:: STATED TASK ::
Begin at the line that contains "family: Coccinellidae" and stop after the line that contains "family: Anatidae", then write those lines out again with "phylum" swapped for "division" and all else unchanged.

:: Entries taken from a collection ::
____

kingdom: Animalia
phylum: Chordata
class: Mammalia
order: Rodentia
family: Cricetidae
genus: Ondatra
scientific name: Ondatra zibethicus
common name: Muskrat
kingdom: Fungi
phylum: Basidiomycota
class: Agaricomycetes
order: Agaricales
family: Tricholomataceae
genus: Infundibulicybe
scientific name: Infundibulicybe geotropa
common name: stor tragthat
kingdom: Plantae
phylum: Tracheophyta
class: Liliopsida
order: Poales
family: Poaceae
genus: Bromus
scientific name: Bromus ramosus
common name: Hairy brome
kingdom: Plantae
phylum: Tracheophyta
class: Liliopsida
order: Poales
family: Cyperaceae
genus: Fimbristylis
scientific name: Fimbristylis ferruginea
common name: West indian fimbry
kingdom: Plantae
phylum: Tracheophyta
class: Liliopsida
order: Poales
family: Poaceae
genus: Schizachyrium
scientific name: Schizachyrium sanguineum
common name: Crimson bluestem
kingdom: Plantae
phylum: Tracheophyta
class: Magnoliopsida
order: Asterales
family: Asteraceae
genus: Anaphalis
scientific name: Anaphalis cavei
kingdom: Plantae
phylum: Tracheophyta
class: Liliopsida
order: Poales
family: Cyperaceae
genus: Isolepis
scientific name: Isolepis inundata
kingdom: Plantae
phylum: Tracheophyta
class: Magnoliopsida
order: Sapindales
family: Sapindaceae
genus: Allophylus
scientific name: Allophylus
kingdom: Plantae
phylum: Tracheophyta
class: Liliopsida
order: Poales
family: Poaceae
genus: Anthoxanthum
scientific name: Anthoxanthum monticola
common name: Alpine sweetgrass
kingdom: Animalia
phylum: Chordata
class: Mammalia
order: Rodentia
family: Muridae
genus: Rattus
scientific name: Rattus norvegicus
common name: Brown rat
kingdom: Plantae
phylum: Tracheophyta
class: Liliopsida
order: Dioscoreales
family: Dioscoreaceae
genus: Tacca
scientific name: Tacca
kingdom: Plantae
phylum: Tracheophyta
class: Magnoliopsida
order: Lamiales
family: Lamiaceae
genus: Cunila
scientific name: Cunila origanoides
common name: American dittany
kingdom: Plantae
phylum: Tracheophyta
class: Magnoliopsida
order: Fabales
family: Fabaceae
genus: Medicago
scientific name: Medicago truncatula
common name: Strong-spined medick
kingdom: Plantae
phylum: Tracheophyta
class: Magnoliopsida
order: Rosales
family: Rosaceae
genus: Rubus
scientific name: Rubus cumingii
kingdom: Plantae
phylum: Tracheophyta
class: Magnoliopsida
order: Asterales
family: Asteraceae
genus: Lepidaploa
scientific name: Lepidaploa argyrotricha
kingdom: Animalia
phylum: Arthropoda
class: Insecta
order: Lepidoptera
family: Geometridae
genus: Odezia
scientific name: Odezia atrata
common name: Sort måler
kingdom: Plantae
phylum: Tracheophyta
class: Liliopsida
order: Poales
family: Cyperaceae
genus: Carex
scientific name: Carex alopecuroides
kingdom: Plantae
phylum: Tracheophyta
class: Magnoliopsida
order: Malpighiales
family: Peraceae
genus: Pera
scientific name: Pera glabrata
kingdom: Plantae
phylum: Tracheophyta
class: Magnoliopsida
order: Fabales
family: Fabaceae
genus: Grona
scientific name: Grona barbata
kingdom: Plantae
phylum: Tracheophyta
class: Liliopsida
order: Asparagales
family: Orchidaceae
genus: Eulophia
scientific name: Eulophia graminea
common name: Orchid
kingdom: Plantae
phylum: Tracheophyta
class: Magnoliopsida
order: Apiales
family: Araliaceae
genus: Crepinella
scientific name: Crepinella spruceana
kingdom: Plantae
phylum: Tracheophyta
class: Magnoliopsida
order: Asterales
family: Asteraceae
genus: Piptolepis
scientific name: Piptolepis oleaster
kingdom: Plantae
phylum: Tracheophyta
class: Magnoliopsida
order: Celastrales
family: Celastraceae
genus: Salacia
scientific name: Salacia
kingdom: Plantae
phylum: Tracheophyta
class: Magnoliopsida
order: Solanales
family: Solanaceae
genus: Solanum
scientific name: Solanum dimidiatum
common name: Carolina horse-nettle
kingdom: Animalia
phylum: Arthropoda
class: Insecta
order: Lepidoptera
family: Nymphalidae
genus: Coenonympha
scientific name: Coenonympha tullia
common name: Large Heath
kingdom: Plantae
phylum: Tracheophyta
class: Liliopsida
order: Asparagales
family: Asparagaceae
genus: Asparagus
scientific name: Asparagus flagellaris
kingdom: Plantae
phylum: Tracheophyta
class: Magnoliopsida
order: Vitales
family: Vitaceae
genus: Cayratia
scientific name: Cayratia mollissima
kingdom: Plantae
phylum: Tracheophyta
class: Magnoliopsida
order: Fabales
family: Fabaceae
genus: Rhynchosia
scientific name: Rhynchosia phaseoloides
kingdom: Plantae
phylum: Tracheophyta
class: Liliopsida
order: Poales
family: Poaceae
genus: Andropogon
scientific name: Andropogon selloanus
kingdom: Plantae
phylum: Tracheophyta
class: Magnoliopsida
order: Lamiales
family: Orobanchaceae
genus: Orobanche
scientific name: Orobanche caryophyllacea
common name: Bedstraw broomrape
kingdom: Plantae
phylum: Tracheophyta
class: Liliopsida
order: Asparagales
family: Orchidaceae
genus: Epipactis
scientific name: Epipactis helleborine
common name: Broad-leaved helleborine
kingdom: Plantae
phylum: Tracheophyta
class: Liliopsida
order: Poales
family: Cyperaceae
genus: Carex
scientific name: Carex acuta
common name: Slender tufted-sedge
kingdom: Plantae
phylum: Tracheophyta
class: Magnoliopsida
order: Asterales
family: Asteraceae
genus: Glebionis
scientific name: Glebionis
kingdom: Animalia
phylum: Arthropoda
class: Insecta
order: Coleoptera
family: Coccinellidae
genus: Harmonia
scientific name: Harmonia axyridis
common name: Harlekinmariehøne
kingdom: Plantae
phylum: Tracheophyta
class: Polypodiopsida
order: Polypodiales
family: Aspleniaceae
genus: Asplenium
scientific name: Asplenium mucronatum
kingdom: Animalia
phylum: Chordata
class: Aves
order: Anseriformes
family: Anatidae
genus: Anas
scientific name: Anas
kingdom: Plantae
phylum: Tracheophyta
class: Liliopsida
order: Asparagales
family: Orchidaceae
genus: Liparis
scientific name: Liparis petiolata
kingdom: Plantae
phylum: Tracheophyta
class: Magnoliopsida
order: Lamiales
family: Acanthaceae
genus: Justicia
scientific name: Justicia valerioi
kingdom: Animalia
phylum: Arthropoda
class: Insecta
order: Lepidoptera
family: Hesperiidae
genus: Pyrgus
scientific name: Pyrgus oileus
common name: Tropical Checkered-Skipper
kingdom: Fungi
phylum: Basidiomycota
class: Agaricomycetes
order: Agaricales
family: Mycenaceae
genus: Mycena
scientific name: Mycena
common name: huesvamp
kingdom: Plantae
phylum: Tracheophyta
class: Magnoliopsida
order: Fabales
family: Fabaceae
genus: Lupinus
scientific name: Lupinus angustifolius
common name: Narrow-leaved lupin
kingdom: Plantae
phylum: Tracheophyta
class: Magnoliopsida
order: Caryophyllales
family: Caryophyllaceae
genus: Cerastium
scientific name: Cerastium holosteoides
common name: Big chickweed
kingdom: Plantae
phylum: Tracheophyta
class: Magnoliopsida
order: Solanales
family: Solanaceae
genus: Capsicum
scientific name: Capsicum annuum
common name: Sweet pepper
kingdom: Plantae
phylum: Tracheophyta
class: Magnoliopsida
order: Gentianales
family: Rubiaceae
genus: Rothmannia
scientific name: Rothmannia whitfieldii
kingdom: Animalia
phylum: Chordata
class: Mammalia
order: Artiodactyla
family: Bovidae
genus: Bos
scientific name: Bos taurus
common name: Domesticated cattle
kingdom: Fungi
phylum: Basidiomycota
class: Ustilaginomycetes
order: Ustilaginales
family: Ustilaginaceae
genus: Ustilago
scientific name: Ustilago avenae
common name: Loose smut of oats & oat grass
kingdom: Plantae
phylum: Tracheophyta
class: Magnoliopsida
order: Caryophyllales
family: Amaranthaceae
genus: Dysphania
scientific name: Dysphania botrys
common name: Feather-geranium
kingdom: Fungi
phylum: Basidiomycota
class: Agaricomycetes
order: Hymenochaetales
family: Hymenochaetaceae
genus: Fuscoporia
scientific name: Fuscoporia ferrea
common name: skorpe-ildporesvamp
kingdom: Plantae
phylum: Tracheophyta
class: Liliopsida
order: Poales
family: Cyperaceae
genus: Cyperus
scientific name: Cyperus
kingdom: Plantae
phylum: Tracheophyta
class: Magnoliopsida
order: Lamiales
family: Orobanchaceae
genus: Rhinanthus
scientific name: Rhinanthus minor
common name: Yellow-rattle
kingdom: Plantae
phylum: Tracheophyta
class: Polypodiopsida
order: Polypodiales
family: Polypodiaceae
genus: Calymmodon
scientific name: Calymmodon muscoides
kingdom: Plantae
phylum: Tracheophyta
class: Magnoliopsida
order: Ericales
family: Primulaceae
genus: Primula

____

:: ANSWER TO THIS EXERCISE ::
family: Coccinellidae
genus: Harmonia
scientific name: Harmonia axyridis
common name: Harlekinmariehøne
kingdom: Plantae
division: Tracheophyta
class: Polypodiopsida
order: Polypodiales
family: Aspleniaceae
genus: Asplenium
scientific name: Asplenium mucronatum
kingdom: Animalia
division: Chordata
class: Aves
order: Anseriformes
family: Anatidae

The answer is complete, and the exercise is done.